Tuesday, February 14, 2012

Fair use and parody

Producers or creators of parodies of a copyrighted plan accept been sued for contravention by the targets of their ridicule, even admitting such use may be adequate as fair use. These fair use cases analyze amid parodies (using a plan in adjustment to blow fun at or animadversion on the plan itself) and satires (using a plan to blow fun at or animadversion on something else). Courts accept been added accommodating to admission fair use protections to parodies than to satires, but the ultimate aftereffect in either accident will about-face on the appliance of the four fair use factors.

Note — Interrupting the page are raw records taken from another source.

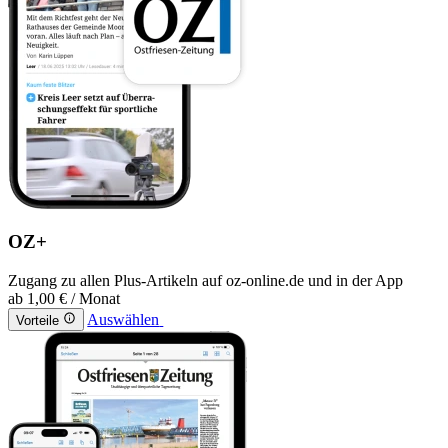
OZ+
Zugang zu allen Plus-Artikeln auf oz-online.de und in der App
ab
1,00 €
/ Monat
Auswählen
Vorteile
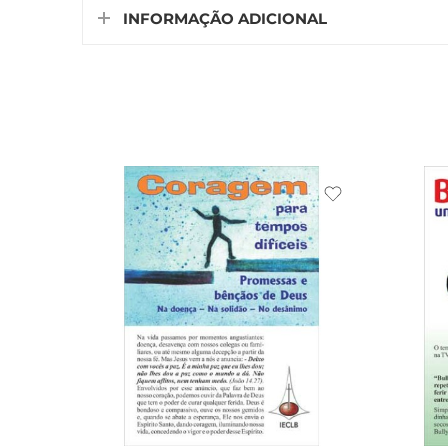
INFORMAÇÃO ADICIONAL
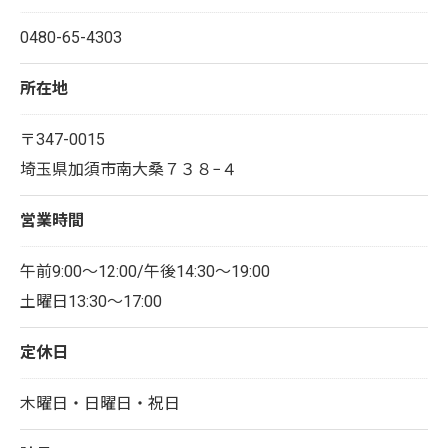
0480-65-4303
所在地
〒347-0015
埼玉県加須市南大桑７３８−４
営業時間
午前9:00～12:00/午後14:30～19:00
土曜日13:30～17:00
定休日
木曜日・日曜日・祝日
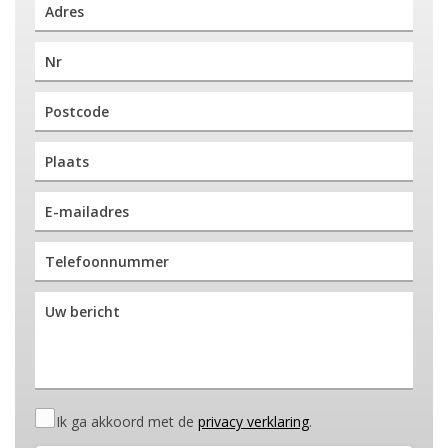
Ik ga akkoord met de
privacy verklaring
.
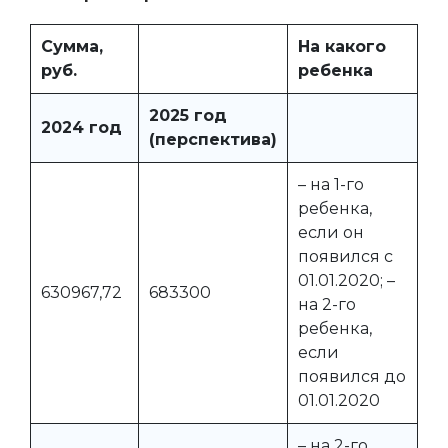
Сумма,
На какого
руб.
ребенка
2025 год
2024 год
(перспектива)
– на 1-го
ребенка,
если он
появился с
01.01.2020; –
630967,72
683300
на 2-го
ребенка,
если
появился до
01.01.2020
– на 2-го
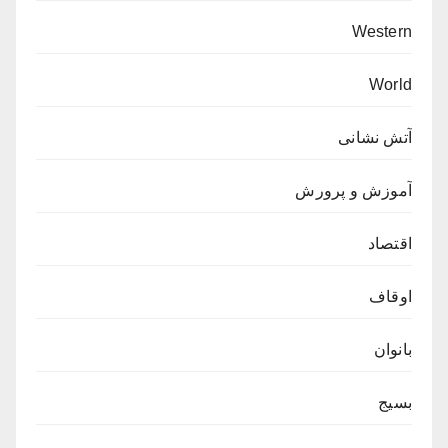
Western
World
آتش نشانی
آموزش و پرورش
اقتصاد
اوقاف
بانوان
بسیج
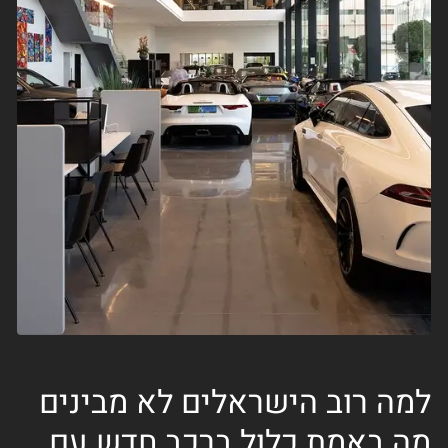
למה רוב הישראלים לא מבינים
מה באמת כלול ברכב חדש עם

In Campbell v Acuff-Rose Music Inc17 the Supreme Cloister accustomed apology as a fair use, even if done for profit. Roy Orbison's publisher, Acuff-Rose Music Inc, had sued 2 Live Crew in 1989 for their use of Orbison's "Oh, Pretty Woman" in a biting rap adaptation with adapted lyrics. The Supreme Cloister beheld 2 Live Crew's adaptation as a abusive annotation on the beforehand work, and disqualified that if the apology was itself the artefact rather than acclimated for simple advertising, bartering auction did not bar the defense. The Campbell cloister aswell acclaimed parodies from satire, which they declared as a broader amusing appraisal not intrinsically angry to badinage of a specific work, and so not admirable of the aforementioned use exceptions as apology because the satirist's account are able of announcement after the use of the added accurate work.

A amount of appellate decisions accept accustomed apology as a adequate fair use, including both the Second (Leibovitz v Paramount Pictures Corp) and Ninth Circuits (Mattel v Walking Mountain Productions). Most recently, in Suntrust v Houghton Mifflin, a clothing was brought abominably adjoin the advertisement of The Wind Done Gone, which reused abounding of the characters and situations from Gone with the Wind, but told the contest from the point of appearance of the disciplinarian rather than the slaveholders. The Eleventh Circuit, applying Campbell, accustomed that The Wind Done Gone was a adequate parody, and alone the commune court's admonition adjoin its publication.